Melbourne was the first glimpse of Victor Martins’ speed beyond the performance of the ART car when he stormed from 21st in both races to seventh and eighth. The potential he showed in Melbourne made the struggles of ART that much worse for the Frenchman.

Melbourne seemed to signal that Martins had found his footing in his second season.

Imola and Monaco were stronger weekends for Martins. Though each weekend saw an out-of-point finish, he managed to collect a single point in each feature race. His consistency was building to what no doubt would be his high point of the season.

Barcelona: the highs and lows

Barcelona was the first race of the season that saw Victor Martins’ true potential. As an incredibly talented driver who deserved to be fighting at the front of the grid all season long, Barcelona was the first time fans and teams saw this come to fruition.

Victor Martins qualified in ninth, which meant he would find himself on the front row for the sprint race, an opportunity he couldn’t waste. He didn’t, he overtook Kush Maini and led the pack taking his first win of the season.

However, with reduced points in the sprint race, Martins needed to repeat the performance to take home a larger and more valuable haul of points. But after a collision with Dennis Hauger in the opening lap, any hope of points was gone.

He left Barcelona with a win but only eight points which set him far from the championship lead.

Consistent points

Martins continued to suffer after Barcelona. With two retirements and a no-point finish in Silverstone and Speilberg Martins, a positive result in Barcelona seemed to be for nothing.

It felt as though with every step forward that Martins took, the championship contenders were taking three more. Something Martins voiced when he admitted it felt as though ART were “missing a lot of pace”.

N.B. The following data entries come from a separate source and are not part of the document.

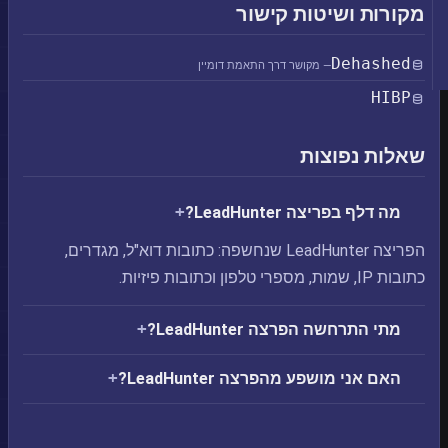
מקורות ושיטות קישור
Dehashed
— מקושר דרך התאמת דומיין
HIBP
שאלות נפוצות
מה דלף בפריצה LeadHunter?
הפריצה LeadHunter שנחשפה: כתובות דוא"ל, מגדרים,
כתובות IP, שמות, מספרי טלפון וכתובות פיזיות.
מתי התרחשה הפרצה LeadHunter?
האם אני מושפע מהפרצה LeadHunter?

Hungary seemed to be the turnaround point for both ART and Martins, taking two second-place finishes that weekend. In Monza and Baku, he found his way to the podium for two more second places and two points finishes for the rest of the weekend.

After Baku, he had another period of struggle before coming back to Abu Dhabi to end the season with a fourth-place finish putting him in seventh in the championship.

A season to forget

Throughout Victor Martins’ 2024 F2 season, he showed the performance of the driver who won F3 and Rookie of the Year in F2. Unfortunately, ART Grand Prix found themselves without the car to give him a fair shot at the elusive F2 title.

Much like Oliver Bearman, the 2024 season became a season of ‘what could have been’ for Martins but unlike the Brit, Martins lacks the consultation prize of a Formula 1 seat.

In fact, despite being one of the most decorated Alpine juniors, he finds himself getting lost in conversations with Jack Doohan, Franco Colapinto and Paul Aron now filling the space.

Martins deserves to be in the conversation and he will take the chance in 2025 to achieve the results to prove it.